* _Set of tasks_:
(a) In the piece on Matt Thomas as a Cavs trade candidate, which team did he join as an undrafted free agent?
(b) Using the piece on Matt Thomas as a Cavs trade candidate, explain why he has barely played for the Bulls.
(c) Extend the write-up on Matt Thomas as a possible Cavs trade target, picking up right after its final sentence.
-- start of Document --
3 trade candidates for Cavs: Matt Thomas

If Ben McLemore is the Dollar Tree version of a shooter for the Cavs to add, then Matt Thomas is the garage-store version. The 6’4″ wing joined the Toronto Raptors as an undrafted free agent for the 2019-20 season and established himself as a gunner off the bench for head coach Nick Nurse to deploy in specific situations.

He has bounced around over the past calendar year, traded to the Utah Jazz at the deadline and then signed with the Chicago Bulls this past summer. He has barely played for a Bulls team flush with 2-guard-sized players (they are essentially starting four shooting guards) but could be another inexpensive option to provide shooting off the bench.
-- end of Document --
-- start of Dataset extract --
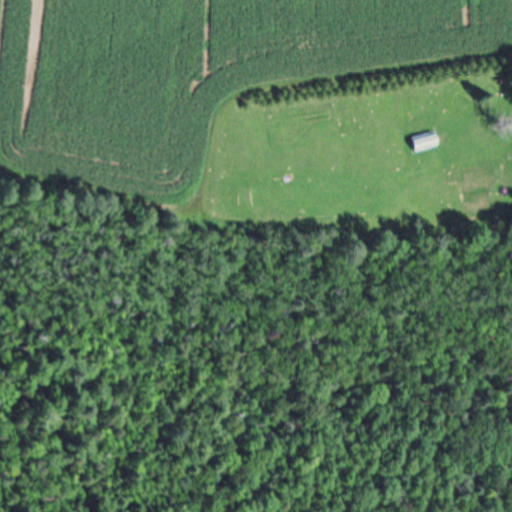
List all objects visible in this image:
building: (423, 144)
-- end of Dataset extract --
* _Results of the tasks_:
(a) The Toronto Raptors, for the 2019-20 season.

(b) The Bulls are flush with players sized like shooting guards. They are essentially starting four of them, so there has been little room for Thomas.

(c)
In the smallest of sample sizes, Thomas is just 1-for-7 from deep this season, but he is a career 40.3 percent shooter who is used to coming off the bench cold and shooting immediately when he catches a pass with space to fire. He competes on defense, but the real reason he would ever see minutes is to be leveraged as a shooter who can run around screens, wear out a defense, and fire when he fits into those tiny seams open up.

Thomas is primarily riding an elite rookie season, followed by an inconsistent 52 games since. He may turn out to be a one-hit-wonder. The Cavs certainly can’t invest any sort of real asset into him. For a flier, though, he fits financially and his ideal role would be an asset to this team.